The Europeans that followed Christopher Columbus to the western hemisphere referred the western hemisphere as “the New World.” Of course it was no more a new world than it was India. The people of Europe were wrong—again.
The history we learned in school taught us that this “discovery” was one of the greatest achievements of mankind. The people that were “discovered” had very different views. The people in the western hemisphere, as it has come to be called, with a little more justification, believed that their world was the only world. They were also mistaken. They believed that they lived on a great island floating on an ancient sea. Some of them referred to this world as “Turtle Island.”
These people on the western hemisphere were amazing people. They had occupied all habitable areas of this hemisphere (and some like Manitoba are arguably not really habitable at all) from the Arctic tundra, to the plains, mountains, forests and deserts of North America. They occupied the Caribbean islands, Mexico, Central America and the incredible rainforests, deserts, plains and mountains of South America.
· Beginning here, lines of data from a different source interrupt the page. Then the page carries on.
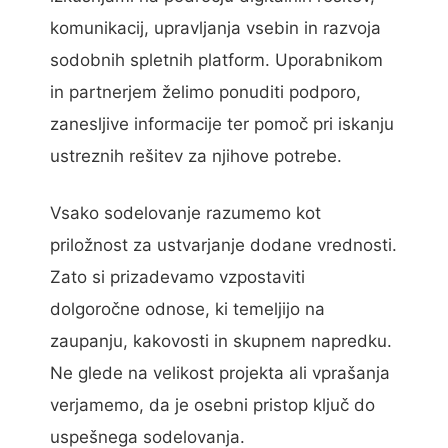
komunikacij, upravljanja vsebin in razvoja
sodobnih spletnih platform. Uporabnikom
in partnerjem želimo ponuditi podporo,
zanesljive informacije ter pomoč pri iskanju
ustreznih rešitev za njihove potrebe.
Vsako sodelovanje razumemo kot
priložnost za ustvarjanje dodane vrednosti.
Zato si prizadevamo vzpostaviti
dolgoročne odnose, ki temeljijo na
zaupanju, kakovosti in skupnem napredku.
Ne glede na velikost projekta ali vprašanja
verjamemo, da je osebni pristop ključ do
uspešnega sodelovanja.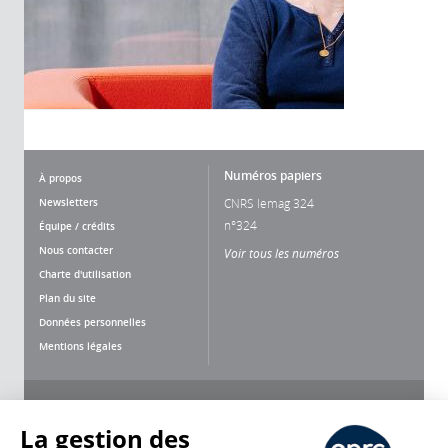
Numéros papiers
À propos
Newsletters
CNRS lemag 324
n°324
Équipe / crédits
Nous contacter
Voir tous les numéros
Charte d'utilisation
Plan du site
Données personnelles
Mentions légales
Nous suivre
Partager
La gestion des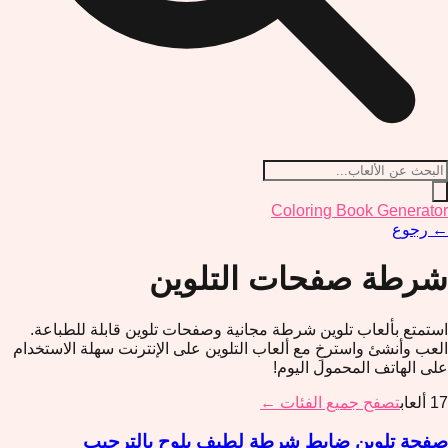
Coloring Book Generator
←
رجوع
شرطة
صفحات التلوين
استمتع بألعاب تلوين شرطة مجانية وصفحات تلوين قابلة للطباعة.
العب وأنشئ واسترخِ مع ألعاب التلوين على الإنترنت سهلة الاستخدام
على الهاتف المحمول اليوم!
17
ألعاب
تصفح جميع الفئات ←
صفحة تلوين ضابط شرطة لطيف يلوح بالترحيب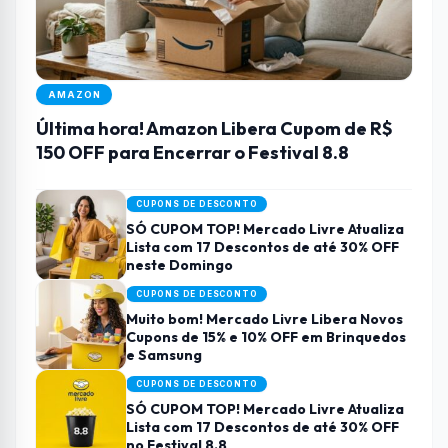
AMAZON
Última hora! Amazon Libera Cupom de R$
150 OFF para Encerrar o Festival 8.8
CUPONS DE DESCONTO
SÓ CUPOM TOP! Mercado Livre Atualiza
Lista com 17 Descontos de até 30% OFF
neste Domingo
CUPONS DE DESCONTO
Muito bom! Mercado Livre Libera Novos
Cupons de 15% e 10% OFF em Brinquedos
e Samsung
CUPONS DE DESCONTO
SÓ CUPOM TOP! Mercado Livre Atualiza
Lista com 17 Descontos de até 30% OFF
no Festival 8.8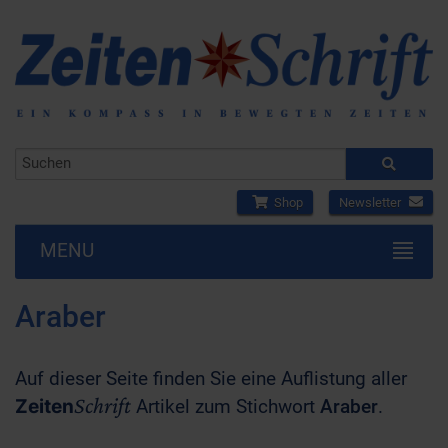
Shop
Newsletter
MENU
Araber
Auf dieser Seite finden Sie eine Auflistung aller
Schrift
Zeiten
Artikel zum Stichwort
Araber
.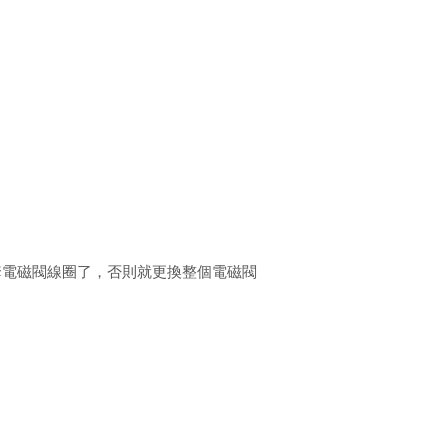
套電磁閥線圈了，否則就更換整個電磁閥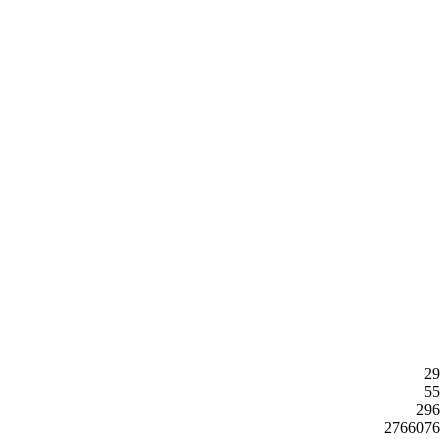
29
55
296
2766076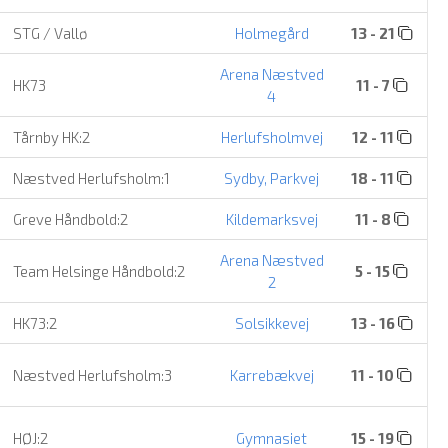
STG / Vallø
Holmegård
13 - 21
Arena Næstved
HK73
11 - 7
4
Tårnby HK:2
Herlufsholmvej
12 - 11
Næstved Herlufsholm:1
Sydby, Parkvej
18 - 11
Greve Håndbold:2
Kildemarksvej
11 - 8
Arena Næstved
Team Helsinge Håndbold:2
5 - 15
2
HK73:2
Solsikkevej
13 - 16
Næstved Herlufsholm:3
Karrebækvej
11 - 10
HØJ:2
Gymnasiet
15 - 19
They developed many different kinds of society. They included nomadic groups of hunter-gatherers to settled farming communities and cities as large as any in the rest of the world. Numbers vary, but by 1492 there may have been 100 million Native Americans in the South and North combined. This was about 1/5 of the entire human race.
To the people of the Americas, their encounter with people from Europe was not a discovery, it was an invasion! It was an invasion with profound effects for both sides. As Ronald Wright said, “Within decades of Columbus’s landfall, most of these people were dead and their world barbarously sacked by Europeans. The plunderers settled in America, and it was they, not the original people, who became to be known as Americans.” “Unlike Asia and Africa, America never saw its colonizers leave.”
The original people did not however disappear. As Wright put it, “Many survive, captive within white settler states that built on their lands and on their backs.”